I remember being like that, not just as a preschooler, but also as I grew.  I was constantly inventing fantastic scenarios in my mind when I should have  been paying attention in church or class.  My fantasy worlds were rich and detailed and a joy to spend my idle hours in.  In my time, back in the late Cretaceous period, we had only two television channels in my town, and most of the good programs that I watched (Thunderbirds, Fireball XL5, Stingray…mostly Gerry Anderson stuff, now that I recall) fuelled my imaginative worlds while I rode through the neighbourhood on my bicycle until it was time go inside.

I didn’t just re-live old TV episodes.  I invented entirely new adventures, often based on the shows.  I also created my own worlds, inspired by my meagre TV watching.

Growing Up Kills the Imagination

Then I went to university and got a degree in Geophysics.  I still thought I had an active imagination, but it mostly came out in my wit and humour and I noticed that my fantastic scenarios were replaced by dreams of marriage and family and career.

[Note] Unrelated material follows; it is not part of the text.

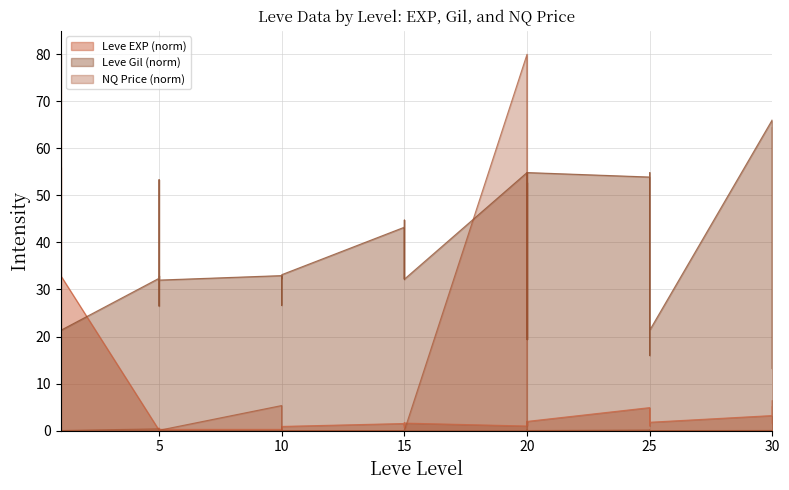

How many data points in Leve EXP are above 1?

24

I was fortunate.  Working in the oil industry as an exploration geophysicist, I was required to use my imagination to conceive and develop oil and gas prospects.  So, while I was using my imagination on an almost daily basis, instead of be fantastic and free wheeling, it was now constrained to scientific principles and “reality”.

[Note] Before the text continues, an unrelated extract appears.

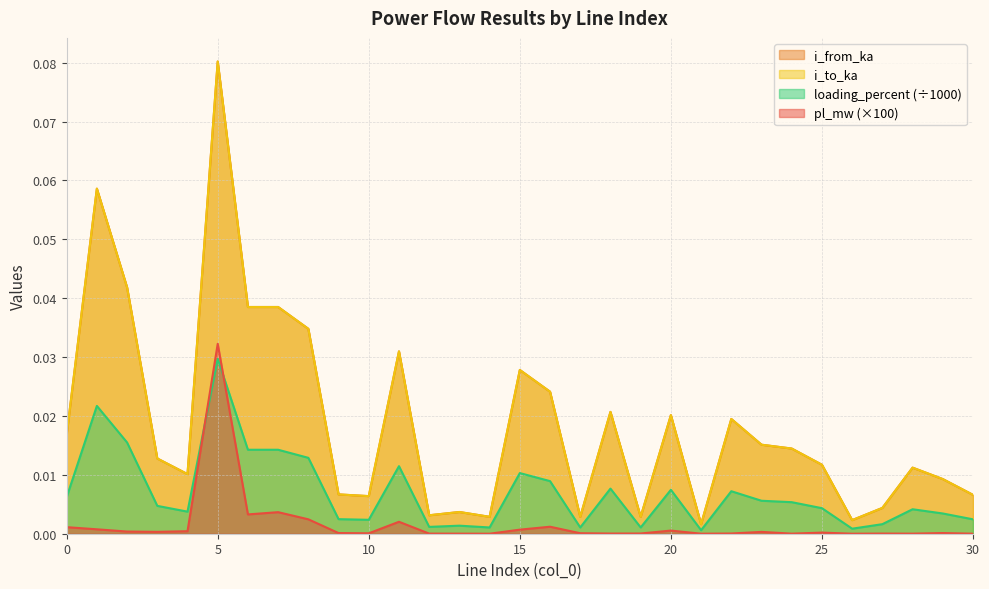

True or false: i_to_ka and loading_percent intersect in this chart.

False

I consider myself fortunate.  I could have been an accountant or petroleum engineer.  Those poor buggers had no opportunity for creativity in their day to day work, and heaven help the ones who went into middle and senior management! (If you doubt this, take a good close look at the executive suite in any major corporation and tell me if you see any imagination at all!  Most of them are lemmings that won’t make a move unless it is something already done by someone else.  But I digress…)

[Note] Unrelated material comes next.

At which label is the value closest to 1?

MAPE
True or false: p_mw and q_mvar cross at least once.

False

Discovering that the imagination needs bulking up

With the recent oil price drop, when demand for my technical abilities dried up, I decided to resurrect my fiction writing.  What I discovered was, to say the least, shocking.  I found it difficult to get my imagination to flow freely with the kind and quality of fantastic ideas that occupied my mind in my youth.  I had ideas for stories, sure, but they were heavily constrained by “reality”.

The truth, I realized, was that I had been neglecting my imagination for many years and it was now a weak remnant of what I remembered.  In the months since I have been writing, I have found that, by practise, the ideas are flowing more freely now.  They are still constrained, but not so much as before, and I have every hope that I can enjoy a level of creativity that I once enjoyed and took for granted.

I have nothing but envy for the authors who never allowed the “real” world to interfere with their imagination muscle.  I read works by many and feel totally inadequate to the task of writing to such a calibre of imaginative fancy.  I know I will improve and get closer to my goals, but I do so admire those whose work I fear I will not be able to approach.

Still, what they write comes from their experiences and is an expression of themselves.  My work is a sum of my experiences and, as a result, is unique to me.  My work will never, nor should it be, the same as that of others.  Then it would be only derivative.  I want to be imaginatively original and will continue to exercise the muscle that is the engine for that.

I think I will go and hang out with my granddaughter, now.  I need another lesson in imagining.

How about you, dear reader?  What is your experience with imagining new worlds and scenarios?  Do you think the new generation of video games and movies helps or restrains imaginative creativity?  I would love to hear your comments.